Take one of the two datasets (**Freebase** / synthetic dataset **hetero_graph** below).

In [None]:
import numpy as np
import torch

n_users = 1000
n_items = 500
n_follows = 3000
n_clicks = 5000
n_dislikes = 500
n_hetero_features = 10
n_user_classes = 5
n_max_clicks = 10

follow_src = np.random.randint(0, n_users, n_follows)
follow_dst = np.random.randint(0, n_users, n_follows)
click_src = np.random.randint(0, n_users, n_clicks)
click_dst = np.random.randint(0, n_items, n_clicks)
dislike_src = np.random.randint(0, n_users, n_dislikes)
dislike_dst = np.random.randint(0, n_items, n_dislikes)
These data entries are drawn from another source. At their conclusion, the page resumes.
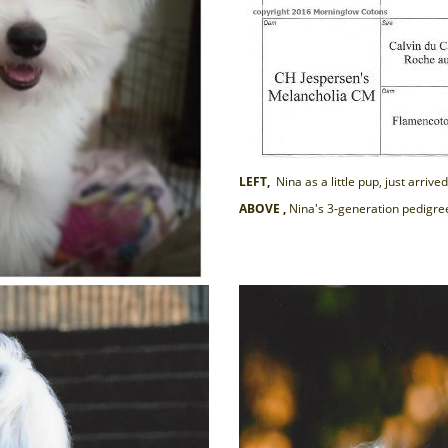
LEFT,
Nina as a little pup, just arri
ABOVE ,
Nina's 3-generation pedigre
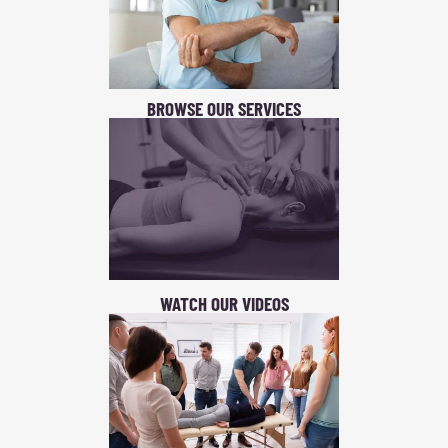
BROWSE OUR SERVICES
WATCH OUR VIDEOS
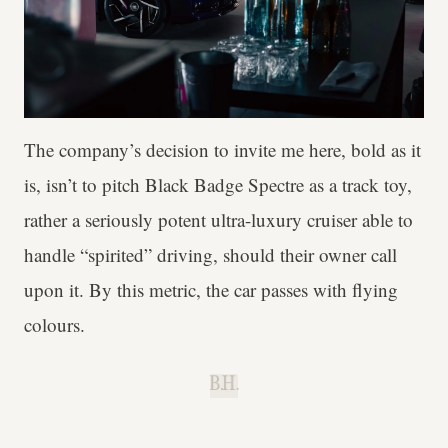
The company’s decision to invite me here, bold as it
is, isn’t to pitch Black Badge Spectre as a track toy,
rather a seriously potent ultra-luxury cruiser able to
handle “spirited” driving, should their owner call
upon it. By this metric, the car passes with flying
colours.
B.H.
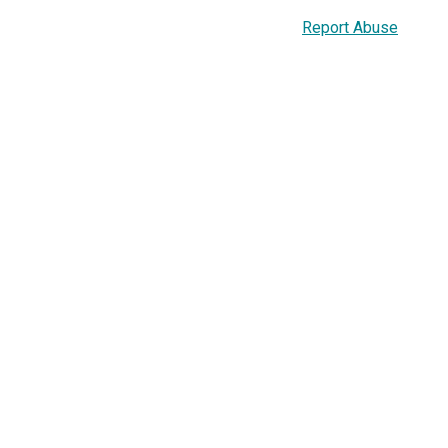
Report Abuse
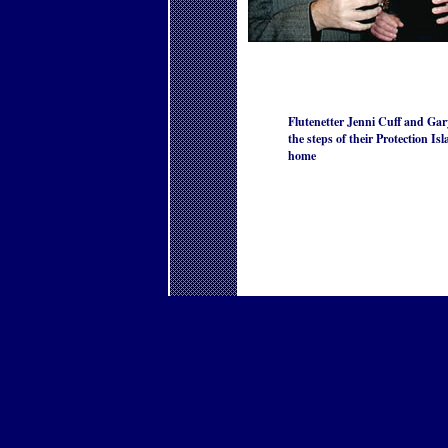
Flutenetter Jenni Cuff and Gar
the steps of their Protection Is
home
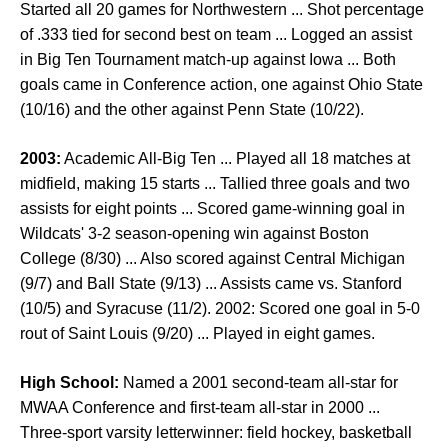
Started all 20 games for Northwestern ... Shot percentage
of .333 tied for second best on team ... Logged an assist
in Big Ten Tournament match-up against Iowa ... Both
goals came in Conference action, one against Ohio State
(10/16) and the other against Penn State (10/22).
2003:
Academic All-Big Ten ... Played all 18 matches at
midfield, making 15 starts ... Tallied three goals and two
assists for eight points ... Scored game-winning goal in
Wildcats' 3-2 season-opening win against Boston
College (8/30) ... Also scored against Central Michigan
(9/7) and Ball State (9/13) ... Assists came vs. Stanford
(10/5) and Syracuse (11/2). 2002: Scored one goal in 5-0
rout of Saint Louis (9/20) ... Played in eight games.
High School:
Named a 2001 second-team all-star for
MWAA Conference and first-team all-star in 2000 ...
Three-sport varsity letterwinner: field hockey, basketball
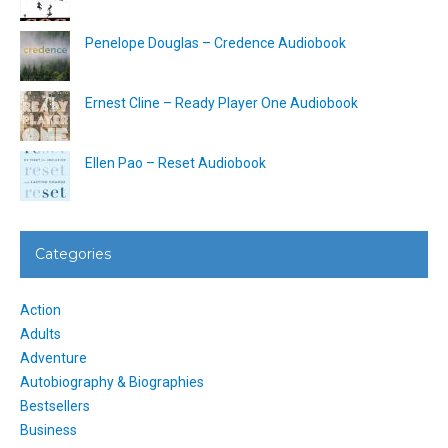
Penelope Douglas – Credence Audiobook
Ernest Cline – Ready Player One Audiobook
Ellen Pao – Reset Audiobook
Categories
Action
Adults
Adventure
Autobiography & Biographies
Bestsellers
Business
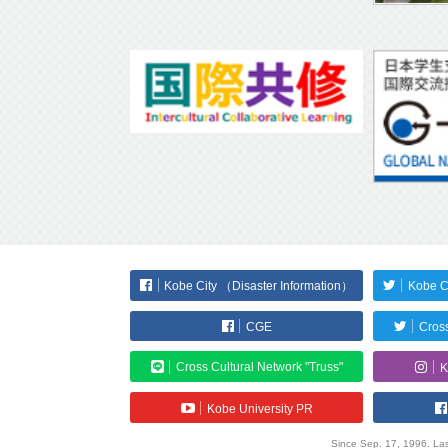
Kobe City （Disaster Information）
Kobe C
CGE
Cross
Cross Cultural Network "Truss"
K
Kobe University PR
Since Sep. 17, 1996. Las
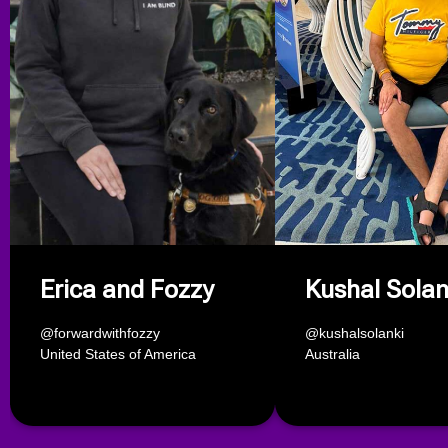
Erica and Fozzy
Kushal Solan
@forwardwithfozzy
@kushalsolanki
United States of America
Australia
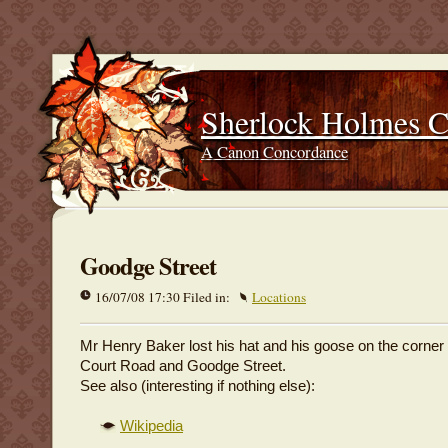
Sherlock Holmes 
A Canon Concordance
Goodge Street
16/07/08 17:30 Filed in:
Locations
Mr Henry Baker lost his hat and his goose on the corner
Court Road and Goodge Street.
See also (interesting if nothing else):
Wikipedia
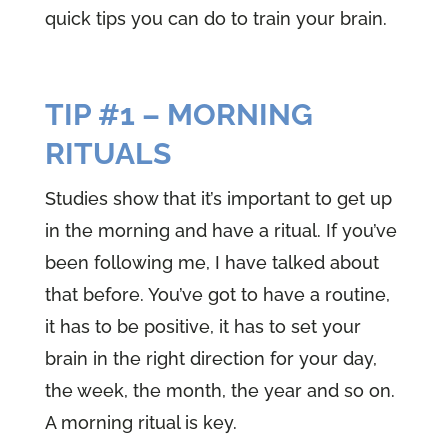
quick tips you can do to train your brain.
TIP #1 – MORNING
RITUALS
Studies show that it’s important to get up
in the morning and have a ritual. If you’ve
been following me, I have talked about
that before. You’ve got to have a routine,
it has to be positive, it has to set your
brain in the right direction for your day,
the week, the month, the year and so on.
A morning ritual is key.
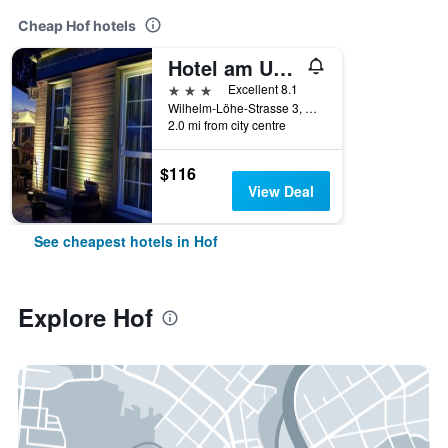
Cheap Hof hotels
Hotel am Untersee
3 stars
Excellent 8.1
Wilhelm-Löhe-Strasse 3, Hof, Bavaria, Germany
2.0 mi from city centre
$116
View Deal
See cheapest hotels in Hof
Explore Hof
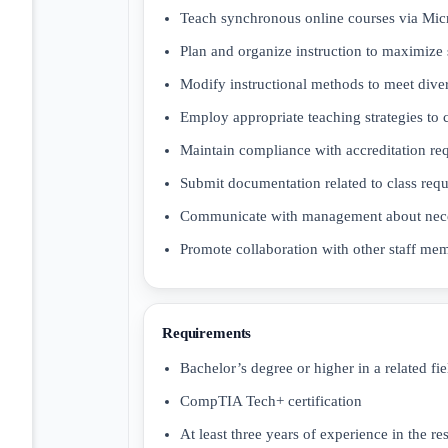
Teach synchronous online courses via Mi
Plan and organize instruction to maximize
Modify instructional methods to meet dive
Employ appropriate teaching strategies to
Maintain compliance with accreditation re
Submit documentation related to class req
Communicate with management about nece
Promote collaboration with other staff me
Requirements
Bachelor’s degree or higher in a related fie
CompTIA Tech+ certification
At least three years of experience in the r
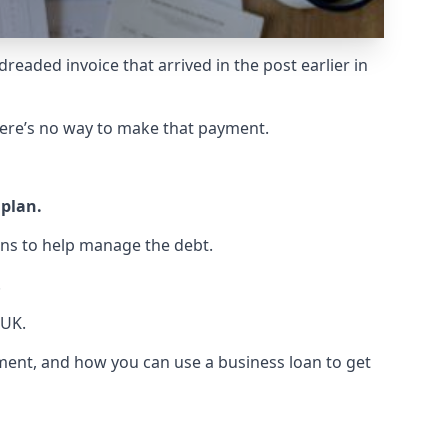
readed invoice that arrived in the post earlier in
ere’s no way to make that payment.
 plan.
ns to help manage the debt.
.
 UK.
eement, and how you can use a business loan to get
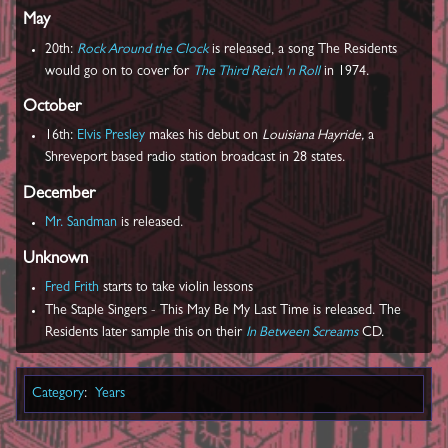
May
20th:
Rock Around the Clock
is released, a song The Residents
would go on to cover for
The Third Reich 'n Roll
in 1974.
October
16th:
Elvis Presley
makes his debut on
Louisiana Hayride,
a
Shreveport based radio station broadcast in 28 states.
December
Mr. Sandman
is released.
Unknown
Fred Frith
starts to take violin lessons
The Staple Singers ‎- This May Be My Last Time is released. The
Residents later sample this on their
In Between Screams
CD.
Category
:
Years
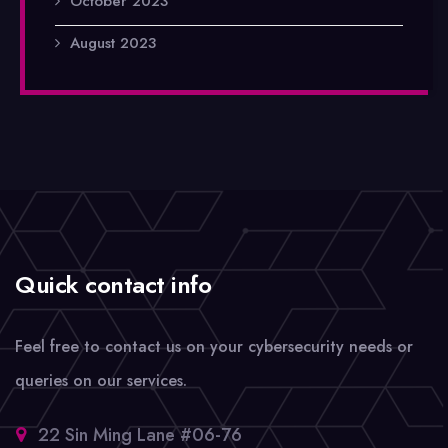
October 2023
August 2023
Quick contact info
Feel free to contact us on your cybersecurity needs or
queries on our services.
22 Sin Ming Lane #06-76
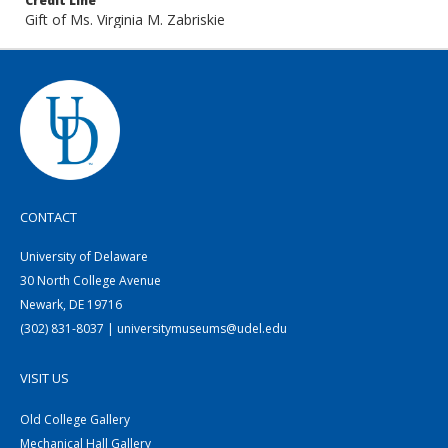
Credit Line
Gift of Ms. Virginia M. Zabriskie
CONTACT
University of Delaware
30 North College Avenue
Newark, DE 19716
(302) 831-8037 | universitymuseums@udel.edu
VISIT US
Old College Gallery
Mechanical Hall Gallery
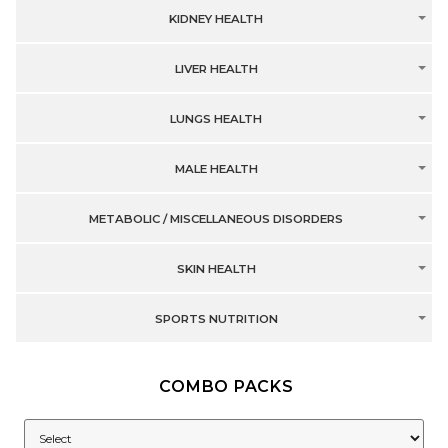
KIDNEY HEALTH
LIVER HEALTH
LUNGS HEALTH
MALE HEALTH
METABOLIC / MISCELLANEOUS DISORDERS
SKIN HEALTH
SPORTS NUTRITION
COMBO PACKS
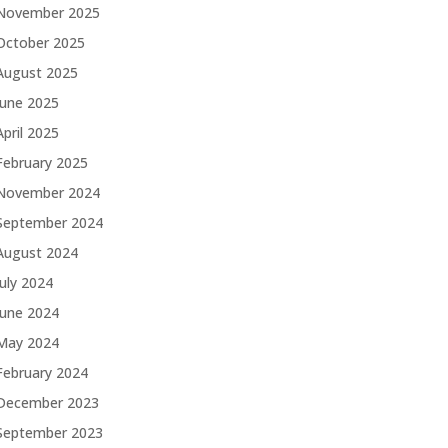
November 2025
October 2025
August 2025
June 2025
April 2025
February 2025
November 2024
September 2024
August 2024
July 2024
June 2024
May 2024
February 2024
December 2023
September 2023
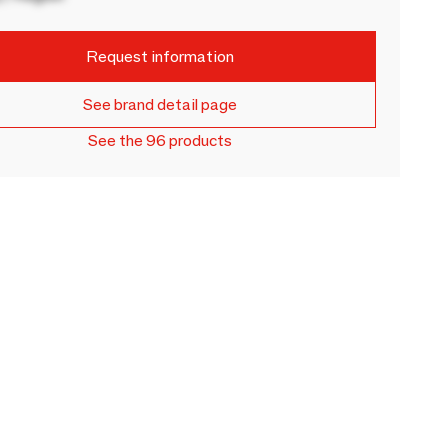
Request information
See brand detail page
See the 96 products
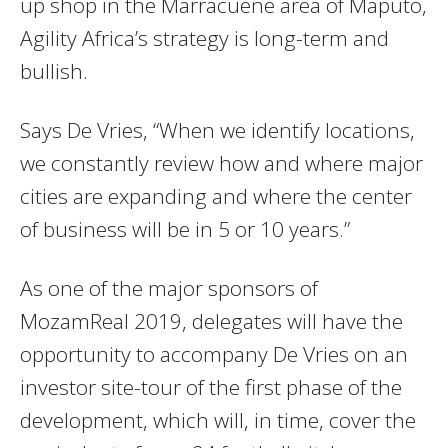
up shop in the Marracuene area of Maputo,
Agility Africa’s strategy is long-term and
bullish.
Says De Vries, “When we identify locations,
we constantly review how and where major
cities are expanding and where the center
of business will be in 5 or 10 years.”
As one of the major sponsors of
MozamReal 2019, delegates will have the
opportunity to accompany De Vries on an
investor site-tour of the first phase of the
development, which will, in time, cover the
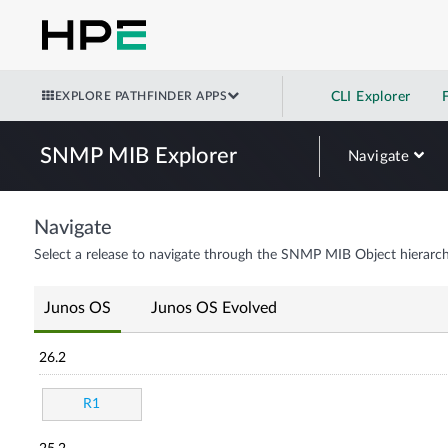
EXPLORE PATHFINDER APPS
CLI Explorer
SNMP MIB Explorer
Navigate
Navigate
Select a release to navigate through the SNMP MIB Object hierarch
Junos OS
Junos OS Evolved
26.2
R1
hetero_graph = dgl.heterograph({
    ('user', 'follow', 'user'): (follow_src, follow_dst),
    ('user', 'followed-by', 'user'): (follow_dst, follow_src),
    ('user', 'click', 'item'): (click_src, click_dst),
    ('item', 'clicked-by', 'user'): (click_dst, click_src),
    ('user', 'dislike', 'item'): (dislike_src, dislike_dst),
    ('item', 'disliked-by', 'user'): (dislike_dst, dislike_src)})

hetero_graph.nodes['user'].data['feature'] = torch.randn(n_users, n_hetero_features)
hetero_graph.nodes['item'].data['feature'] = torch.randn(n_items, n_hetero_features)
hetero_graph.nodes['user'].data['label'] = torch.randint(0, n_user_classes, (n_users,))
hetero_graph.edges['click'].data['label'] = torch.randint(1, n_max_clicks, (n_clicks,)).float()
# randomly generate training masks on user nodes and click edges
hetero_graph.nodes['user'].data['train_mask'] = torch.zeros(n_users, dtype=torch.bool).bernoulli(0.6)
hetero_graph.edges['click'].data['train_mask'] = torch.zeros(n_clicks, dtype=torch.bool).bernoulli(0.6)

Using any library (**torch_geometric**, **DGL**, **StellarGraph**), build a neural network and train it to solve the **Node Classification** task on one of the two datasets mentioned above.  

---

### Bonuses:  
- **(+3 points)** Train the neural network to solve the **Link Prediction** task.  
- **(+2 point)** Use **another heterogeneous dataset** (not small and not synthetic) and train the model on it.  
- **(+5 points)** Implement **Relational GCN (R-GCN)** yourself and demonstrate the functionality of your layer.